Erbil (ANTARA News) - Dewan yang baru dibentuk Pimpinan Politik Kurdistan-Irak pada Minggu (1/10) menggantikan Dewan Tinggi Referendum bagi Wilayah Kurdistan, setelah Dewan Tinggi mengakhiri misinya, untuk tangani hubungan ke pihak Baghdad pasca-referendum kemerdekaan Wilayah Semi-Otonomi Kurdistan.

Dewan Tinggi Referendum, yang dipimpin oleh Presiden regional Masoud Barzani, menyelenggarakan pertemuan setelah referendum 25 September 2017 dan memutuskan untuk membentuk Pimpinan Politik Kurdistan-Irak bagi tahap pasca-referendum, kata Khalil Ibrahim, anggota dewan itu dalam satu taklimat setelah pertemuan itu.

Dewan Tinggi Referendumk mengakhiri tugasnya, penyelenggaraan referendum kemerdekaan, dan Dewan Pimpinan Politik Kurdistan-Irak, yang baru dibentuk bertanggung-jawab untuk menangani hasil referendum itu, termasuk hubungan dengan Baghdad dan negara tetangga.

Ibrahim mengatakan dewan baru tersebut menyambut baik seruan bagi dialog dengan Baghdad serta pihak regional dan internasional, demikian laporan kantor berita Xinhua China.


Ia mengatakan, "Kami siap mengadakan pembicaraan mengenai semua masalah. Kami adalah bagian dari Irak, dan Irak adalah negara kami sampai saat ini."

Sebelumnya, Barzani menyambuk baik gagasan yang dilancarkan oleh mantan perdana menteri Ayad Allawi dengan tujuan mengakhiri krisis antara Pemerintah Sentral dan pemerintah wilayah dengan mengadakan dialog antara kedua pihak tanpa prasyarat.

Pemimpin Kurdi itu juga menyambut baik seruan bagi dialog yang disampaikan oleh Imam Syiah Ayatollah Ali As-Sistani guna menyelesaikan krisis tersebut, yang berkobar setelah Wilayah Kurdistan menyelenggarakan referendum pada Senin, 25 September.

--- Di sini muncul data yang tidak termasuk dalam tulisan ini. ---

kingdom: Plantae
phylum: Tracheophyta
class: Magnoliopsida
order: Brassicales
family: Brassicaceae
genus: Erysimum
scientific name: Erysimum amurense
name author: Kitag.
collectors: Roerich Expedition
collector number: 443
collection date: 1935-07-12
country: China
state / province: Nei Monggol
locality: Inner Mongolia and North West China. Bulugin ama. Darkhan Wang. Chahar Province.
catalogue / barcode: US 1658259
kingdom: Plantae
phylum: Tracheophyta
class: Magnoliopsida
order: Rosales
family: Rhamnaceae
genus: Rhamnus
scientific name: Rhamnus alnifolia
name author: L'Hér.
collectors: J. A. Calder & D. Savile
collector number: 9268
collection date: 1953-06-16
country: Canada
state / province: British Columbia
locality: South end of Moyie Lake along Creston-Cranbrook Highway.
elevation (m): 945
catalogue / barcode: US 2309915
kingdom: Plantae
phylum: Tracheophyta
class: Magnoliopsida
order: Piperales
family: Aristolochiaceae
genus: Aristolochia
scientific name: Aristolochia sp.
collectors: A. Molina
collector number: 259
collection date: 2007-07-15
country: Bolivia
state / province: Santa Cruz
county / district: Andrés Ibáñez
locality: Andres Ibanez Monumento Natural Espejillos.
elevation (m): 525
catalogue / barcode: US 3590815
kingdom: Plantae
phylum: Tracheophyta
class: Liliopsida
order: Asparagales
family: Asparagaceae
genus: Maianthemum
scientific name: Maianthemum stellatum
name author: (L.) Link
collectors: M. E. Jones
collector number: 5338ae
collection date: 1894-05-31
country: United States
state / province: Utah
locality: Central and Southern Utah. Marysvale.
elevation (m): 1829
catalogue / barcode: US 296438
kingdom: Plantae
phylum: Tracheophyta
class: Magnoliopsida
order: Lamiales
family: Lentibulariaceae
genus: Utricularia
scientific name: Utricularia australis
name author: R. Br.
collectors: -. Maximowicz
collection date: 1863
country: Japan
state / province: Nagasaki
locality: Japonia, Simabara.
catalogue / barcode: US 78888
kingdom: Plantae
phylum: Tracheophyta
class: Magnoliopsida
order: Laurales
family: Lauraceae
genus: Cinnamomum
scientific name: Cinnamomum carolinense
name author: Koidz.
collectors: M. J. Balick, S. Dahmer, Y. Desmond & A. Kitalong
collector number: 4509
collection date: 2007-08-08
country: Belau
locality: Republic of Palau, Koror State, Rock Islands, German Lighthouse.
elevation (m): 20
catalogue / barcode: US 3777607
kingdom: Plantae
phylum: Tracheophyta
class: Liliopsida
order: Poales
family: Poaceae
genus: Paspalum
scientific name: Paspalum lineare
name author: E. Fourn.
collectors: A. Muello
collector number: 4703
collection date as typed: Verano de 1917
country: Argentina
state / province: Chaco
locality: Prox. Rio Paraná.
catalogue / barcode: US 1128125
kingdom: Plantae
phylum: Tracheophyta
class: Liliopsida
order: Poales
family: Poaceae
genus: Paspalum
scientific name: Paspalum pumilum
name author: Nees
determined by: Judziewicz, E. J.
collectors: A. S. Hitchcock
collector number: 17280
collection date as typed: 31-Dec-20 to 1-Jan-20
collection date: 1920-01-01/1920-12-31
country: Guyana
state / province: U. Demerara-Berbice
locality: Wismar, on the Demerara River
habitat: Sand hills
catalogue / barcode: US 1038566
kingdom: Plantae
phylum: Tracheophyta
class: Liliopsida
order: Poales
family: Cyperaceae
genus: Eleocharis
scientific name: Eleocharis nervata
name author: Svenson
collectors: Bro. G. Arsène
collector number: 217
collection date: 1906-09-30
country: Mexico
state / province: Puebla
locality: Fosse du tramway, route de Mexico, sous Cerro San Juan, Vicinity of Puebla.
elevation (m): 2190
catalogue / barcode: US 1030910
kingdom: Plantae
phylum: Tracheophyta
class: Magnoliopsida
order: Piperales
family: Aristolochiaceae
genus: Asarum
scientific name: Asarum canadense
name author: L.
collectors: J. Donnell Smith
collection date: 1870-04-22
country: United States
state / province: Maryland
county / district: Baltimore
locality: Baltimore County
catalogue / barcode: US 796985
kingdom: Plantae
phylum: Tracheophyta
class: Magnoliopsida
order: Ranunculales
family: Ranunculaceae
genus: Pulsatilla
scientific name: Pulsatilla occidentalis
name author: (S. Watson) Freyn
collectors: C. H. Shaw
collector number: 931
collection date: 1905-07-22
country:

Di dalam khutbah Shalat Jumat, wakil As-Sistani menyerukan dialog dan kedua pihak dalam krisis itu harus mematuhi undang-undang dasar serta mencela kerusuhan dan ancaman.

Ketegangan telah tinggi antara Pemerintah Baghdad dan Wilayah Kurdistan setelah wilayah tersebut menyelenggarakan referendum yang kontorverial mengenai kemerdekaan Wilayah Kurdistan dan daerah sengketa, termasuk Kirkuk.

Referendum kemerdekaan itu ditentang oleh banyak negara sebab referendum tersebut akan mengancam keutuhan wilayah Irak dan bisa merusak perang melawan kelompok gerilyawan fanatik IS.

Terlebih lagi, negara tetangga --seperti Turki, Iran dan Suriah-- memandang langkah itu akan mengancam keutuhan wilayah mereka juga, sebab lebih banyak orang Kurdi tinggal di ketiga negara tersebut.